Can you rewrite the records below as a numbered list, starting at the line containing "left ankle: (455, 523, 2)" and ending at the line containing "right shoulder: (331, 291, 2)", with both of those lines included? Give only those lines and omit any blank ones.

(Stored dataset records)
Start of Block

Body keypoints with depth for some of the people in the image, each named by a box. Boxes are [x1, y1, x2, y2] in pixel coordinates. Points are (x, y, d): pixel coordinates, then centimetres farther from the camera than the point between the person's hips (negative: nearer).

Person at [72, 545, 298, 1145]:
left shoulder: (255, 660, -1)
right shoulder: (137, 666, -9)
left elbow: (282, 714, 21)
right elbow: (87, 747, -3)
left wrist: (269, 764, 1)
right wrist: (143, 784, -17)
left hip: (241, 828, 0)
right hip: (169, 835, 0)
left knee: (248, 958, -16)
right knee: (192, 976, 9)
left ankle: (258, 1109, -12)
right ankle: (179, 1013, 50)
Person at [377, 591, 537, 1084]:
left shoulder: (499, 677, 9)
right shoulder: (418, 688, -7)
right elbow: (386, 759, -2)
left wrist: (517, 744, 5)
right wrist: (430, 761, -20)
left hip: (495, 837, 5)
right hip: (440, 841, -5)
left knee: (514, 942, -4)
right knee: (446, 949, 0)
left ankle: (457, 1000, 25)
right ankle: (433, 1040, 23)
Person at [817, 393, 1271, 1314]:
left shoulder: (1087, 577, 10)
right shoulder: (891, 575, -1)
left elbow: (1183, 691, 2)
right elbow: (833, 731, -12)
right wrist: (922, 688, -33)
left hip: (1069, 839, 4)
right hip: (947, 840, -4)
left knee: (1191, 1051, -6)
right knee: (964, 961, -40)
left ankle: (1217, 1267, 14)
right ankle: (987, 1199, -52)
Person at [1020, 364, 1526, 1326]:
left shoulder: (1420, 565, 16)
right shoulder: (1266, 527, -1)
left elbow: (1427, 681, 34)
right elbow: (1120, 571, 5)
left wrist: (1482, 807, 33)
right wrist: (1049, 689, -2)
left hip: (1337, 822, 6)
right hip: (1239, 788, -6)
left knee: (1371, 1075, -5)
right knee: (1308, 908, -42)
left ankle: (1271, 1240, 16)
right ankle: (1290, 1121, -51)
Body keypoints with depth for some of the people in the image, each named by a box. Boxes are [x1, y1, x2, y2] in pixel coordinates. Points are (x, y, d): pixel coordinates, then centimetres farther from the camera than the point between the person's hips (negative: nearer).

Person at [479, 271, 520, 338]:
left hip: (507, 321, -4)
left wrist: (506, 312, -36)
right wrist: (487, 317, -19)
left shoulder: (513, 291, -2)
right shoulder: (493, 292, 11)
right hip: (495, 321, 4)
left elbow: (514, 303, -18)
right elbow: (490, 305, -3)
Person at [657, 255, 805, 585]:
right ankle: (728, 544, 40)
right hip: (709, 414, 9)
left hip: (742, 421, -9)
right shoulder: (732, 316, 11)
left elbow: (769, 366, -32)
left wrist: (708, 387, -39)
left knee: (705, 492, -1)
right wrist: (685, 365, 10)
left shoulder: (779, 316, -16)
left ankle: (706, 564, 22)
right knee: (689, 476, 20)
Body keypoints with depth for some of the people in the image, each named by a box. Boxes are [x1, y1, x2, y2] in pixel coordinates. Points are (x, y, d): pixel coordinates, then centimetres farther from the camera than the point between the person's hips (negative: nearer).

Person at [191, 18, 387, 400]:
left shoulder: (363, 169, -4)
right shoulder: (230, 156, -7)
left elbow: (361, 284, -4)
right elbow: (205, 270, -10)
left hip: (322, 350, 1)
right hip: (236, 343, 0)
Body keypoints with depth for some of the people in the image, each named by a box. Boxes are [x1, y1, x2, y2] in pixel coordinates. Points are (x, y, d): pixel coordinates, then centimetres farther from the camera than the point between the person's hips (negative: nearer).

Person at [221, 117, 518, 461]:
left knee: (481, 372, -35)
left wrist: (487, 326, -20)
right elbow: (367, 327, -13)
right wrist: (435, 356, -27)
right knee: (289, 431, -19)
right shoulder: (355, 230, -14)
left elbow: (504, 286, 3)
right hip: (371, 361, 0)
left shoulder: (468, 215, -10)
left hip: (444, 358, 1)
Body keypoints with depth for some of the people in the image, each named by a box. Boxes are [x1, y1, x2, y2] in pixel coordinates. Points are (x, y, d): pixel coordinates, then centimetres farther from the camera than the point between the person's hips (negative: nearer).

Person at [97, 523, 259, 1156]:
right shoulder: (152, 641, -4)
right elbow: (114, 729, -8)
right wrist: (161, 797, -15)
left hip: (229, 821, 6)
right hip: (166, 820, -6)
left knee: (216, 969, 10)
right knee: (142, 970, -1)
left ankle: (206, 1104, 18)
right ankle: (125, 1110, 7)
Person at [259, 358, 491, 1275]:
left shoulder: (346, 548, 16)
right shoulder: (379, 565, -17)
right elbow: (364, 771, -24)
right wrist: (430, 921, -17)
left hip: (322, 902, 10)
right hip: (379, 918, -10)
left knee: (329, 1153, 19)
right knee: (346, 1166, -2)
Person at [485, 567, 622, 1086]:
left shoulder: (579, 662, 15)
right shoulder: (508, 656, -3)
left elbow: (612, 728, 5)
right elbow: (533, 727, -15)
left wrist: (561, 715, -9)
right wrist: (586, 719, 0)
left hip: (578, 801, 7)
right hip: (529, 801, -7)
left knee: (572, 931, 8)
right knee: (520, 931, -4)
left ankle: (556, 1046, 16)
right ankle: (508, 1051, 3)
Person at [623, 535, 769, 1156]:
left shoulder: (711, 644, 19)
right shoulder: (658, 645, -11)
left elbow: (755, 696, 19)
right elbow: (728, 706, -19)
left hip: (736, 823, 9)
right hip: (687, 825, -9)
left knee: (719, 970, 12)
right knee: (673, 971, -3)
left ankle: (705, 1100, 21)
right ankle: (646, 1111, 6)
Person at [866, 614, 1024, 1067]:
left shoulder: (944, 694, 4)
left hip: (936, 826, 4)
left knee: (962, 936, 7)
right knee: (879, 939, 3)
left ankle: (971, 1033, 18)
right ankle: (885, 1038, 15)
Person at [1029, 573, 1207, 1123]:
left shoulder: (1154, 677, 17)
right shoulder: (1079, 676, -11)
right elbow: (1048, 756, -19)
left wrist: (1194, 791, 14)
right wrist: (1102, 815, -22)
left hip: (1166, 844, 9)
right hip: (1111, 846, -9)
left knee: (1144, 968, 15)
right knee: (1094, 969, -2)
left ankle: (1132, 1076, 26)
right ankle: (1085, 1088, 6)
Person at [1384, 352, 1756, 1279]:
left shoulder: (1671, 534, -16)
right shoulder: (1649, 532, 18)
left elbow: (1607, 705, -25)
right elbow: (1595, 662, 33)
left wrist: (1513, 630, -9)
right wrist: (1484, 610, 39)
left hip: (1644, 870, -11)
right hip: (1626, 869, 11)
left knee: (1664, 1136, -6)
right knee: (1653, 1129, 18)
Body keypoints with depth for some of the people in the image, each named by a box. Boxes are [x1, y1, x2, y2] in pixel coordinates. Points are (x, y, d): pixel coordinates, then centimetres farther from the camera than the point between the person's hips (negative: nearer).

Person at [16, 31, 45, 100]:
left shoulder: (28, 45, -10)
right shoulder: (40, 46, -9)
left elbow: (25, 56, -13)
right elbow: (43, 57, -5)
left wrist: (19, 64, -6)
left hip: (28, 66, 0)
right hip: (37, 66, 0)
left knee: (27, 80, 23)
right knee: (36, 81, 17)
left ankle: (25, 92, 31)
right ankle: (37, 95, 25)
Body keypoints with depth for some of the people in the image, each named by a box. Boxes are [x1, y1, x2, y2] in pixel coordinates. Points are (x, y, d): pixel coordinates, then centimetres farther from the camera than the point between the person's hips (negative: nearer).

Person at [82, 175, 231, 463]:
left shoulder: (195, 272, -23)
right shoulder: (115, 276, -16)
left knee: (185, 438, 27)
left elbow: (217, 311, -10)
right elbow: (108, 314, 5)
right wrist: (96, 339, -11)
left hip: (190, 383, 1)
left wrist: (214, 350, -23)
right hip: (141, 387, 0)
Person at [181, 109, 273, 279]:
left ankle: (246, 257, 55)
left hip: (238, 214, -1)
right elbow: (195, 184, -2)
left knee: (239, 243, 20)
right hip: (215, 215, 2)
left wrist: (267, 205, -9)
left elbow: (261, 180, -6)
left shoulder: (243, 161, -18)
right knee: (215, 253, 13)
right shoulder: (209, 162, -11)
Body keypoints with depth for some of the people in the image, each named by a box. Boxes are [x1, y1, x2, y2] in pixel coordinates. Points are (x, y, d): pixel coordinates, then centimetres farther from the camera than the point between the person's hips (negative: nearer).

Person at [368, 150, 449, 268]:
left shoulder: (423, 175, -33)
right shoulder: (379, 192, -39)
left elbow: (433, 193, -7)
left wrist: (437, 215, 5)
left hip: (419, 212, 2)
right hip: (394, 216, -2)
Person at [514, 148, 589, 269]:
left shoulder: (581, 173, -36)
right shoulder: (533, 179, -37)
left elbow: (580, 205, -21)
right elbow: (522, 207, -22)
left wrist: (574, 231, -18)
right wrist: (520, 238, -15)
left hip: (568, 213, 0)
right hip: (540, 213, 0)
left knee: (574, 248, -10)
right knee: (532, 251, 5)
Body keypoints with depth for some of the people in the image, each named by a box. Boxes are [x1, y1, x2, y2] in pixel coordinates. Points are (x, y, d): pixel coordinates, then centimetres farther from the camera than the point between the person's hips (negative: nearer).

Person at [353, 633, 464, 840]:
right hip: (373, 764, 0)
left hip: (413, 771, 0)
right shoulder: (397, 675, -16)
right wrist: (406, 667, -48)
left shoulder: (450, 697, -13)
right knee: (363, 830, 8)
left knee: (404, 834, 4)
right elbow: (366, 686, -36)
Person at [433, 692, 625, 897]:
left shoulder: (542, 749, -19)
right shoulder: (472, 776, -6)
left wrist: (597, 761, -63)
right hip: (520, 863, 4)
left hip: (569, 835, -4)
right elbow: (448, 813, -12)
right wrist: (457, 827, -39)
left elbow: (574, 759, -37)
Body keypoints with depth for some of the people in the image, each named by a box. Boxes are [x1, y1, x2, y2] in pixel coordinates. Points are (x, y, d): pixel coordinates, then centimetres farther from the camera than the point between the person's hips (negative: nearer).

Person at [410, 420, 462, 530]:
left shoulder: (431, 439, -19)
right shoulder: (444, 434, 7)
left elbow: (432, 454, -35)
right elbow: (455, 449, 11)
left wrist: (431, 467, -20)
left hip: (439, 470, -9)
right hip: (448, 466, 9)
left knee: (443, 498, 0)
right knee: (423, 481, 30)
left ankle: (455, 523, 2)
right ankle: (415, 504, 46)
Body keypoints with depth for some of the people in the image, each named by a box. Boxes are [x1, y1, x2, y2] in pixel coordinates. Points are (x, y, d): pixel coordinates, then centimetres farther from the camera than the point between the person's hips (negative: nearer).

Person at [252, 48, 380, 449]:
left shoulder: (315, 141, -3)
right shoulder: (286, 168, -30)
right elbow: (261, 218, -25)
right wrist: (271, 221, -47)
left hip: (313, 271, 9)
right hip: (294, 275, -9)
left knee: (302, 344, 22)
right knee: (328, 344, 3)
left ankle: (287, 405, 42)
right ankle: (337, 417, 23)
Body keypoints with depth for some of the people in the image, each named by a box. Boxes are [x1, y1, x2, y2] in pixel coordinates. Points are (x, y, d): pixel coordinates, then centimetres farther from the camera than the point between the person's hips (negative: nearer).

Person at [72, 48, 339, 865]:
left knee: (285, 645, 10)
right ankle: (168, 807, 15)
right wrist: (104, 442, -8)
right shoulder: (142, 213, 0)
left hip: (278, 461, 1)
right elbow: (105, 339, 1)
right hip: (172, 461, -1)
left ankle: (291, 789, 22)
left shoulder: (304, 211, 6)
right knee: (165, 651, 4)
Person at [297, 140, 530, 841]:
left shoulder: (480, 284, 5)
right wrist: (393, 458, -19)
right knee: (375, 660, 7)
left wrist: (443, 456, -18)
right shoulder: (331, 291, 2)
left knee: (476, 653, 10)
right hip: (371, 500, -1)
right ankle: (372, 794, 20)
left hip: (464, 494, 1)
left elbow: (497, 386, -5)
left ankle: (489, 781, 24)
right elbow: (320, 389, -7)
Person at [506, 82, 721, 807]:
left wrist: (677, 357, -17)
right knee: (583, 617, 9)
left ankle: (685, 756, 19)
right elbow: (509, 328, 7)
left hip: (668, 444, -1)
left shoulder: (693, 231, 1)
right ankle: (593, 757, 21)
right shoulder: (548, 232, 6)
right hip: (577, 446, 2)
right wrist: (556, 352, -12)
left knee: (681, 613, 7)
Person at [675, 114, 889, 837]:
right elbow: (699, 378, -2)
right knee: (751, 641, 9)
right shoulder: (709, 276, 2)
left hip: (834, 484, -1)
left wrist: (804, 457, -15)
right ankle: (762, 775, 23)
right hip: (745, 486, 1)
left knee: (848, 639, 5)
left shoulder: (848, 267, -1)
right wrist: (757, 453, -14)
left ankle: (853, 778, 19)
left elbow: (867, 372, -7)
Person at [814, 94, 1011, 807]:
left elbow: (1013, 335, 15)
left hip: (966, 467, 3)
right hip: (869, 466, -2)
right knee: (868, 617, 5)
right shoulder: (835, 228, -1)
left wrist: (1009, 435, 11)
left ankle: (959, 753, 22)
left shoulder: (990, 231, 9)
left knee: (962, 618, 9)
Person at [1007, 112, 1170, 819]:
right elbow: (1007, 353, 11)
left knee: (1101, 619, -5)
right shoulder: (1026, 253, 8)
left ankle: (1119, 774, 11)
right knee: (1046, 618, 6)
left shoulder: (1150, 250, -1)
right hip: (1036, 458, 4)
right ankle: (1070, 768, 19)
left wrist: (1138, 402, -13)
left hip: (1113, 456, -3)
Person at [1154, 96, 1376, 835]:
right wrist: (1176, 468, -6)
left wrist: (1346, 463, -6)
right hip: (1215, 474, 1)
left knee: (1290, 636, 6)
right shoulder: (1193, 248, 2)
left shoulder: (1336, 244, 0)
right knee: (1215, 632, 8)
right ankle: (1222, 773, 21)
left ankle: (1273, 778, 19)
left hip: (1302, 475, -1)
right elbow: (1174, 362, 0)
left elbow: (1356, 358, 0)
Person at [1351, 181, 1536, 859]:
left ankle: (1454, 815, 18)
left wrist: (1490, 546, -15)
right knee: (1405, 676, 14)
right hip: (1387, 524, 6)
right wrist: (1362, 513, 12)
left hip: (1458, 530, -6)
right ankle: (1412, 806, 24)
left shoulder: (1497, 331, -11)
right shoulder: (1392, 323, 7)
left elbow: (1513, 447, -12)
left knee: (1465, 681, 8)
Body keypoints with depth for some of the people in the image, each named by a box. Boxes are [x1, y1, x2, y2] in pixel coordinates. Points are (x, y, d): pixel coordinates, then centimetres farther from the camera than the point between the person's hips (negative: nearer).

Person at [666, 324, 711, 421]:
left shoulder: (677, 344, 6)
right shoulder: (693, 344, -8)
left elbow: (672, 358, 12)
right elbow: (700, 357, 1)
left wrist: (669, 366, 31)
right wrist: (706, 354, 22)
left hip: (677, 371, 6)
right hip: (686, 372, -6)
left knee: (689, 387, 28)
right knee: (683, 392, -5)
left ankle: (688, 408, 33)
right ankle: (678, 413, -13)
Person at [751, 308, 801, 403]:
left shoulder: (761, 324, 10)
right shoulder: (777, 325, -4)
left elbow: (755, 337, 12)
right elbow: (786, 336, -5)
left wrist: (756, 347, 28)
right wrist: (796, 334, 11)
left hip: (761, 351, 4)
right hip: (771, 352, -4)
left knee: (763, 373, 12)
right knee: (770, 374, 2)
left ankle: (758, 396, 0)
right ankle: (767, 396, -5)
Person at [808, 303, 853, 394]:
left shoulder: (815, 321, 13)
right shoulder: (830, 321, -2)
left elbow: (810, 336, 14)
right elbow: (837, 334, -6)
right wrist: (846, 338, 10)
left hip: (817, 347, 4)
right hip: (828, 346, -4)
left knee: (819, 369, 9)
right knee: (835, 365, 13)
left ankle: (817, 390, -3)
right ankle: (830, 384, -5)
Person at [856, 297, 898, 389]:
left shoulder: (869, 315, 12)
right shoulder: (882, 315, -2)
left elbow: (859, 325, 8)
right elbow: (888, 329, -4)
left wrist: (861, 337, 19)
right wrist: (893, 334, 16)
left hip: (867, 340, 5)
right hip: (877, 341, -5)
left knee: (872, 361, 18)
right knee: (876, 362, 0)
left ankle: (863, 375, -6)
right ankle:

End of Block

RESULT FOR THIS EXERCISE -
1. left ankle: (455, 523, 2)
2. right ankle: (415, 504, 46)
3. Body keypoints with depth for some of the people in the image, each named by a box. Boxes are [x1, y1, x2, y2] in pixel coordinates. Points are (x, y, d): pixel coordinates, then centimetres farther from the camera than the point between the person's hips (negative: nearer).
4. Person at [252, 48, 380, 449]:
5. left shoulder: (315, 141, -3)
6. right shoulder: (286, 168, -30)
7. right elbow: (261, 218, -25)
8. right wrist: (271, 221, -47)
9. left hip: (313, 271, 9)
10. right hip: (294, 275, -9)
11. left knee: (302, 344, 22)
12. right knee: (328, 344, 3)
13. left ankle: (287, 405, 42)
14. right ankle: (337, 417, 23)
15. Body keypoints with depth for some of the people in the image, each named by a box. Boxes are [x1, y1, x2, y2] in pixel coordinates. Points are (x, y, d): pixel coordinates, then centimetres farther from the camera than the point between the person's hips (negative: nearer).
16. Person at [72, 48, 339, 865]:
17. left knee: (285, 645, 10)
18. right ankle: (168, 807, 15)
19. right wrist: (104, 442, -8)
20. right shoulder: (142, 213, 0)
21. left hip: (278, 461, 1)
22. right elbow: (105, 339, 1)
23. right hip: (172, 461, -1)
24. left ankle: (291, 789, 22)
25. left shoulder: (304, 211, 6)
26. right knee: (165, 651, 4)
27. Person at [297, 140, 530, 841]:
28. left shoulder: (480, 284, 5)
29. right wrist: (393, 458, -19)
30. right knee: (375, 660, 7)
31. left wrist: (443, 456, -18)
32. right shoulder: (331, 291, 2)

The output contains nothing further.